Start of Block

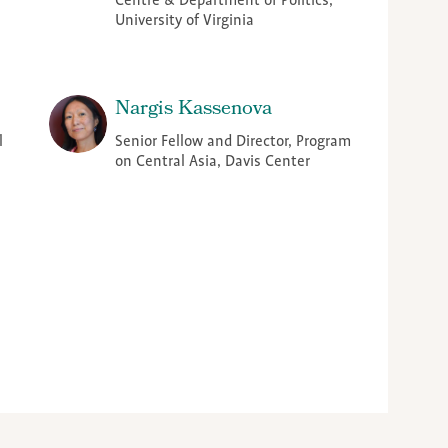
Centre & Department of Politics,
University of Virginia
Nargis Kassenova
l
Senior Fellow and Director, Program
on Central Asia, Davis Center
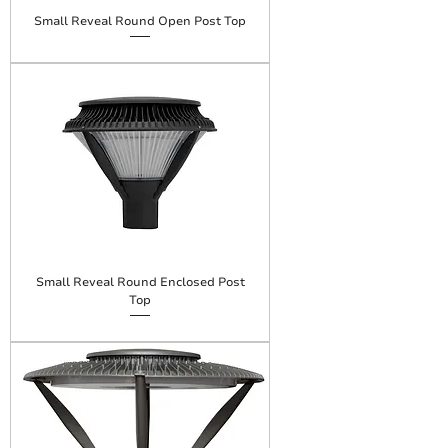
Small Reveal Round Open Post Top
Small Reveal Round Enclosed Post
Top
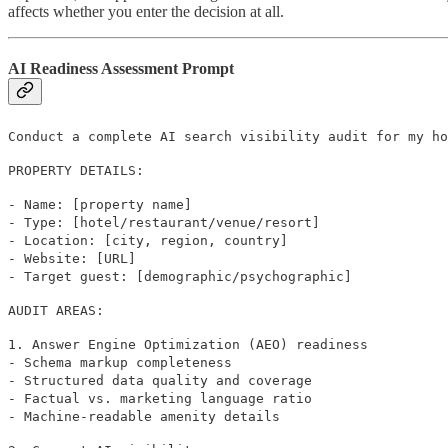
affects whether you enter the decision at all.
AI Readiness Assessment Prompt
Conduct a complete AI search visibility audit for my ho
PROPERTY DETAILS:
- Name: [property name]
- Type: [hotel/restaurant/venue/resort]
- Location: [city, region, country]
- Website: [URL]
- Target guest: [demographic/psychographic]
AUDIT AREAS:
1. Answer Engine Optimization (AEO) readiness
- Schema markup completeness
- Structured data quality and coverage
- Factual vs. marketing language ratio
- Machine-readable amenity details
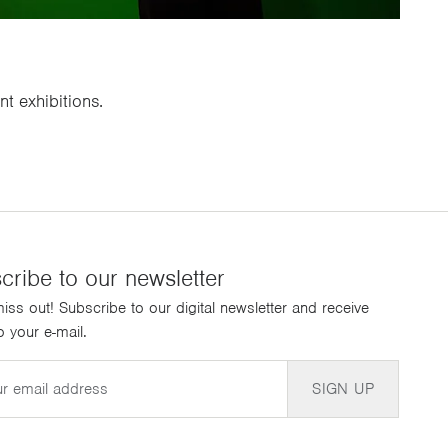
t exhibitions.
cribe to our newsletter
iss out! Subscribe to our digital newsletter and receive
 your e-mail.
SIGN UP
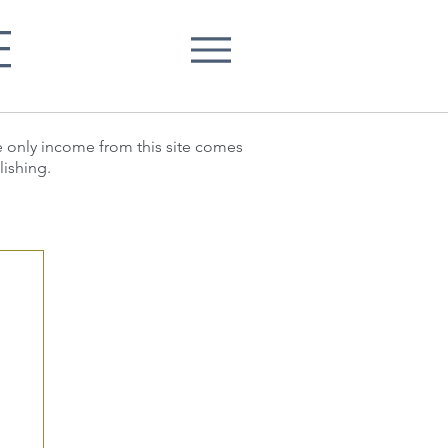
E
he only income from this site comes
lishing.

End of Block

> Aim of the exercise:
Each line of the records that contains the string "Reveal" must be copied.

> Your solution:
Small Reveal Round Open Post Top
Small Reveal Round Enclosed Post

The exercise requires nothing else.